Return, from the listing below, every line that includes "Aviva".

## Task material
#####
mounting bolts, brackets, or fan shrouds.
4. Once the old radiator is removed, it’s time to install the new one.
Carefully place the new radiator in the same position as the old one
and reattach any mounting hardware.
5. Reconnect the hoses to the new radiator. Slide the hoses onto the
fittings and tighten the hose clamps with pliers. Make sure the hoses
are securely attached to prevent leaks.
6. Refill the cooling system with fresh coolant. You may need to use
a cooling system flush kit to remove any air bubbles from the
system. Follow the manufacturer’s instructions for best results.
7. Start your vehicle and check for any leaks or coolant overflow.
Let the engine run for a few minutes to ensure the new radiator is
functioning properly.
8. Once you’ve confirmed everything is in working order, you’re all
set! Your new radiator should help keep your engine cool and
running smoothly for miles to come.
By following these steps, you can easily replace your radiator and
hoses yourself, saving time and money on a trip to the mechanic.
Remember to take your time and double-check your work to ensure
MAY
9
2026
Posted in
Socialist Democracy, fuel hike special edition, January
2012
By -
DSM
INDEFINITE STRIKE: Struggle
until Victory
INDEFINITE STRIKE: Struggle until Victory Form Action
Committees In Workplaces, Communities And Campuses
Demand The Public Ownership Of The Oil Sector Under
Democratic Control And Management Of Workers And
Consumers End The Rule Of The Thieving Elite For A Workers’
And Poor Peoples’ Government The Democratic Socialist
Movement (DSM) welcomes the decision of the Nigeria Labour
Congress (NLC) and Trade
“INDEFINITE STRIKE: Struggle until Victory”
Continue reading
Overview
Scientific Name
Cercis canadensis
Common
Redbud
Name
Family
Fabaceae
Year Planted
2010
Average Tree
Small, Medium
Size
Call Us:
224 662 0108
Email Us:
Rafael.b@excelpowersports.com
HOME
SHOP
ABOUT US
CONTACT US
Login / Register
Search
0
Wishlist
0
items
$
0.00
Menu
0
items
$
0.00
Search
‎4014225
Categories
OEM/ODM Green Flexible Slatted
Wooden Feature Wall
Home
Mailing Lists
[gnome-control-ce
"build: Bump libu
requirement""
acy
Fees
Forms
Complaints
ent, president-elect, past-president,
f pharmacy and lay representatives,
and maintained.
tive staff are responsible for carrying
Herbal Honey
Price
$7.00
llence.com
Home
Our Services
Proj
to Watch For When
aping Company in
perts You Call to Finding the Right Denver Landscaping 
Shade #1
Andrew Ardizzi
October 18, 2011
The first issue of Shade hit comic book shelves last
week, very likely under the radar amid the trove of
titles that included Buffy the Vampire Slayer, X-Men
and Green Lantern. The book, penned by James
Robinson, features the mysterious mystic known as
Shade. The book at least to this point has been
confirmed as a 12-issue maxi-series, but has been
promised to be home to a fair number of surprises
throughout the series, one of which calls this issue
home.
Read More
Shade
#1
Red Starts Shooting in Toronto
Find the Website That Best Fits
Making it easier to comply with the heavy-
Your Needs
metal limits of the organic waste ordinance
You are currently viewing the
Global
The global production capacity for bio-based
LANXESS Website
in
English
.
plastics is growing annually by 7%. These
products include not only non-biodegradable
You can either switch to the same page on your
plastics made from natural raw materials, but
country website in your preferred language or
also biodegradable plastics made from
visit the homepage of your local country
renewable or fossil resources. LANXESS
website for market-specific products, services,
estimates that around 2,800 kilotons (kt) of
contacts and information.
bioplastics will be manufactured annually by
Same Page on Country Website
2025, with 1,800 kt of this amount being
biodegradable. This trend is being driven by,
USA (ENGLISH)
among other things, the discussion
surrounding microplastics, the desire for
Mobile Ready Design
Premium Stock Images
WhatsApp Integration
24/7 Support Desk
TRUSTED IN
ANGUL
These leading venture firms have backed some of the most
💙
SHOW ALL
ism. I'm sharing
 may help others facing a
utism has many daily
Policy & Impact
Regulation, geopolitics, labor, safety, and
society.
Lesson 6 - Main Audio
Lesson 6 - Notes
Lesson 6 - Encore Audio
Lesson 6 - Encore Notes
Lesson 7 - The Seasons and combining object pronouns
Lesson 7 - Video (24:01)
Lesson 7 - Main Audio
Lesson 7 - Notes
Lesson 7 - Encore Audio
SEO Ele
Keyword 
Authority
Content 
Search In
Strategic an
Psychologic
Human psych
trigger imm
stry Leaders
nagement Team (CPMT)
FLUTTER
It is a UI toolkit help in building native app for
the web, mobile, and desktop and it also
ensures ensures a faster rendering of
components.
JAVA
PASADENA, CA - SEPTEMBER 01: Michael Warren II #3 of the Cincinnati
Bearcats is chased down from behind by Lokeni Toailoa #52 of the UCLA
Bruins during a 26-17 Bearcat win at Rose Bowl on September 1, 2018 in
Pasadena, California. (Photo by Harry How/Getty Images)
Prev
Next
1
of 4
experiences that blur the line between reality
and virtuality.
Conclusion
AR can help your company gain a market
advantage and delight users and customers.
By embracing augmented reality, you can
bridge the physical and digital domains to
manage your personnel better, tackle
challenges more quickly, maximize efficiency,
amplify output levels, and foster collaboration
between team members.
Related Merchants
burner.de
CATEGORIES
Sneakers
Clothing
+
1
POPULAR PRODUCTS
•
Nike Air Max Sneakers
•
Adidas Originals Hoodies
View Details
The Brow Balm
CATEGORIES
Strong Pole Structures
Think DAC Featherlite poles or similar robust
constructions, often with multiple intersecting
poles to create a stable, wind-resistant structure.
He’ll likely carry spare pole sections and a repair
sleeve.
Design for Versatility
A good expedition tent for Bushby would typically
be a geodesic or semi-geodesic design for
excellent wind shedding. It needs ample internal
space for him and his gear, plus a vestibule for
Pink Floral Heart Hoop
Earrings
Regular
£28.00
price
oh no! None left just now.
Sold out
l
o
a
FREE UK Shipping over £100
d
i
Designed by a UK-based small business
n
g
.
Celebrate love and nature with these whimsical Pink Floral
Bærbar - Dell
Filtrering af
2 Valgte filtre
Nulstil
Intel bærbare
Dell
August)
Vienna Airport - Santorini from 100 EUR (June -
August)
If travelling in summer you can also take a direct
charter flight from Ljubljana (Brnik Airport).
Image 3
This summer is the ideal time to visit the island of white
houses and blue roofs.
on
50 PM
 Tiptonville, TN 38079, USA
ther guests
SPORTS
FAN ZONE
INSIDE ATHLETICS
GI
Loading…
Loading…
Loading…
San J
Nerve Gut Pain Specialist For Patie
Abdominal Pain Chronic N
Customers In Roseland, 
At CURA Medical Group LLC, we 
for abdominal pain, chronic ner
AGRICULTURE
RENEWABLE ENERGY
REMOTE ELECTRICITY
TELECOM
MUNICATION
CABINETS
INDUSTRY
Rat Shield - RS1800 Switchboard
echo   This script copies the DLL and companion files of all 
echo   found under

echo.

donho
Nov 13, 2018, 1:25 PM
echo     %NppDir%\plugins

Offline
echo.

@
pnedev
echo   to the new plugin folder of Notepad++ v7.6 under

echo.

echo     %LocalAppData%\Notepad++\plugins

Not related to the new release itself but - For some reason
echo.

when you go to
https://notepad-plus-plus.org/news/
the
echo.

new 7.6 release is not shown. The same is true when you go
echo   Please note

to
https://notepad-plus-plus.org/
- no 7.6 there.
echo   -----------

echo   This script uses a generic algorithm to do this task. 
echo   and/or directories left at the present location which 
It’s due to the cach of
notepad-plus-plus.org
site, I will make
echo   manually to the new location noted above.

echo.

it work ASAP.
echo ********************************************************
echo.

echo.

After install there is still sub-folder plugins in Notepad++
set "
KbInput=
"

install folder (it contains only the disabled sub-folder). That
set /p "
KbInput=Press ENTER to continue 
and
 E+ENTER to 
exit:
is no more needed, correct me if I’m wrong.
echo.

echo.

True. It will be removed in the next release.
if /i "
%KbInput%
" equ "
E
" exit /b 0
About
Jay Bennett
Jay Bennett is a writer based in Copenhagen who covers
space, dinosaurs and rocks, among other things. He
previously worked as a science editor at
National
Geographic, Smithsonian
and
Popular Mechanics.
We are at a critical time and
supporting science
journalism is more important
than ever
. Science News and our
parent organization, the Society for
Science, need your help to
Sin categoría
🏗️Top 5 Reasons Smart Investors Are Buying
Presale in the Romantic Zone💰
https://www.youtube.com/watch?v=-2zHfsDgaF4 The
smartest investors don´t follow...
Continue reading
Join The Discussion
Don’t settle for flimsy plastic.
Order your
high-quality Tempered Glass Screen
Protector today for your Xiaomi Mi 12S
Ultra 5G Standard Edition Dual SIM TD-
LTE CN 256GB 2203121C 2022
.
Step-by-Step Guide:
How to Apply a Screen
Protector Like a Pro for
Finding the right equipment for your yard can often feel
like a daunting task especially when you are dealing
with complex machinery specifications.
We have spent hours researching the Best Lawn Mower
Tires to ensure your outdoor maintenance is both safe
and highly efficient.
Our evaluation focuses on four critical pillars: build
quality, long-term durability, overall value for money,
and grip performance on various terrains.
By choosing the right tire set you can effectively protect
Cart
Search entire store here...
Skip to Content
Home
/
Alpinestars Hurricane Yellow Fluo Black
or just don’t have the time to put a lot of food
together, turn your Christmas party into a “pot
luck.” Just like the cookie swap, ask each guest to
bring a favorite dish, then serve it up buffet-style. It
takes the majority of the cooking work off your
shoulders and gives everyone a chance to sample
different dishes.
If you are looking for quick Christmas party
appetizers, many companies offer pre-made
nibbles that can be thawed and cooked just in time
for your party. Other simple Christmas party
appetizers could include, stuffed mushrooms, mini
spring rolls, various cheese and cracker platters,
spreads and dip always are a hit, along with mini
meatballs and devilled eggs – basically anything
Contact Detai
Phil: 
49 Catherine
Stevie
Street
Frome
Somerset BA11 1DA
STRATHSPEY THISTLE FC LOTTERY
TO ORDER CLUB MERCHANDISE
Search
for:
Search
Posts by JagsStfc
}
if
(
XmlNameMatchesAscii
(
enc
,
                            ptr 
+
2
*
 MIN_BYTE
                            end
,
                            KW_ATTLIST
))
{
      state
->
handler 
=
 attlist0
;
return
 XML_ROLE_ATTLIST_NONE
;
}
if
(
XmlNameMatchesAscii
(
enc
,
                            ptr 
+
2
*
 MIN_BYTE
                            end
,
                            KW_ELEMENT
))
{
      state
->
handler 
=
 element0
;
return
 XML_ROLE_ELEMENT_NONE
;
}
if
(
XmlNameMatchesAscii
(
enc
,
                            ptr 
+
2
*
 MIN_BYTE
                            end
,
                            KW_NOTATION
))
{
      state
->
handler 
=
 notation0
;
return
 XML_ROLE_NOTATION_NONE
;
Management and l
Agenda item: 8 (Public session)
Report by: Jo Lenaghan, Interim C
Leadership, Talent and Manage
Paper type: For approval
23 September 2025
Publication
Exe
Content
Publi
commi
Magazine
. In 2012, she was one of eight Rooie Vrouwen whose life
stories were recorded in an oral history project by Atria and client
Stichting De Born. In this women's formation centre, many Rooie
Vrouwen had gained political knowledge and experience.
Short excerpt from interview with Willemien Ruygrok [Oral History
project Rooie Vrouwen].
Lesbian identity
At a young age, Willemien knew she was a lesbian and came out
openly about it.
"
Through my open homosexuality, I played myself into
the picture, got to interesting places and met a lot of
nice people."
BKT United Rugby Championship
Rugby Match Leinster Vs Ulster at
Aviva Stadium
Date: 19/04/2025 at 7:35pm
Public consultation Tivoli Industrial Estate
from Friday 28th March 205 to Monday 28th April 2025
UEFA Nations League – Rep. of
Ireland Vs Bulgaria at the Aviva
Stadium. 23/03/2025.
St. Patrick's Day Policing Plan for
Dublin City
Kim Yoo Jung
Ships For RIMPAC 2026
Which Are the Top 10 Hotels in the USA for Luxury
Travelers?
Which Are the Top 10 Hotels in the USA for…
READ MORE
#####
## Output of the task
Aviva Stadium
Ireland Vs Bulgaria at the Aviva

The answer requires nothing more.